Solar cell
Introduction
A solar cell, also known as a photovoltaic cell, is an electrical device that converts the energy of light directly into electricity by the photovoltaic effect. This is a physical and chemical phenomenon that involves the creation of electric current in a material upon exposure to light. It is a form of photoelectric cell, defined as a device whose electrical characteristics, such as current, voltage, or resistance, vary when exposed to light.
History
The development of solar cells started in the 19th century when it was observed that certain materials generate electric current when exposed to light. In 1839, French physicist Alexandre Edmond Becquerel discovered the photovoltaic effect while experimenting with a solid electrode in an electrolyte solution. He saw that voltage developed when light fell on the electrode.
Types of Solar Cells
There are several types of solar cells, each with their unique properties and applications.

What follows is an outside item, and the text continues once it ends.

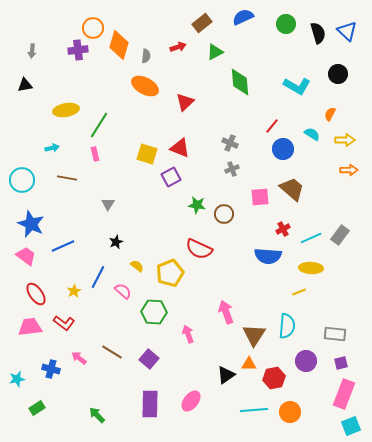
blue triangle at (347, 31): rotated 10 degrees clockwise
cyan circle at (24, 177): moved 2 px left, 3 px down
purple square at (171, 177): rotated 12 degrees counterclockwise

Monocrystalline Solar Cells
Monocrystalline solar cells are made from a single crystal structure. They have the highest efficiency rates since they are made out of the highest-grade silicon.

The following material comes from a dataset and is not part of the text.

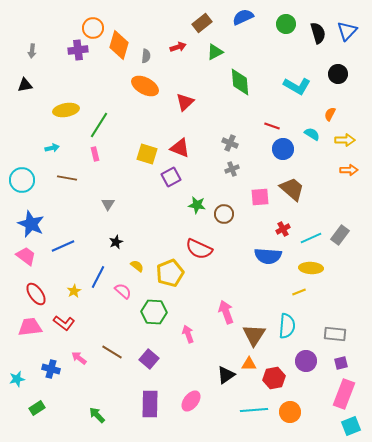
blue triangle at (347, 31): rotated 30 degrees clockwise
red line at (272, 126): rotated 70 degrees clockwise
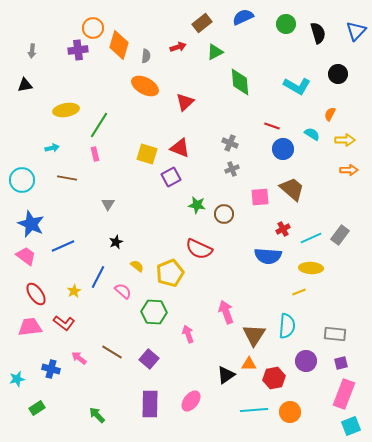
blue triangle at (347, 31): moved 9 px right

Polycrystalline Solar Cells
Polycrystalline solar cells are made from silicon. Unlike monocrystalline-based solar cells, polycrystalline solar cells do not require the Czochralski process. Raw silicon is melted and poured into a square mold, which is cooled and cut into perfectly square wafers.
Thin-Film Solar Cells
Thin-film solar cells are made by depositing one or more thin layers of photovoltaic material onto a substrate. The main advantage of thin-film technology lies in mass production.
Efficiency
The efficiency of a solar cell is the percentage of the solar energy to which the cell is exposed that is converted into electrical energy. The efficiency of a solar cell is one of the important parameters that determines the final power output.
Applications
Solar cells find many different applications. Individual cells are used for powering small devices such as electronic calculators. Photovoltaic arrays generate a form of renewable electricity, particularly useful in situations where electrical power from the grid is unavailable such as in remote area power systems, Earth orbiting satellites and space probes, handheld calculators or wrist watches, remote radiotelephones and water pumping applications.
Future Developments
The future of solar cells lies in new technologies, such as quantum dots, organic solar cells, and perovskite solar cells. These technologies promise to significantly increase the efficiency of solar cells and reduce their manufacturing costs.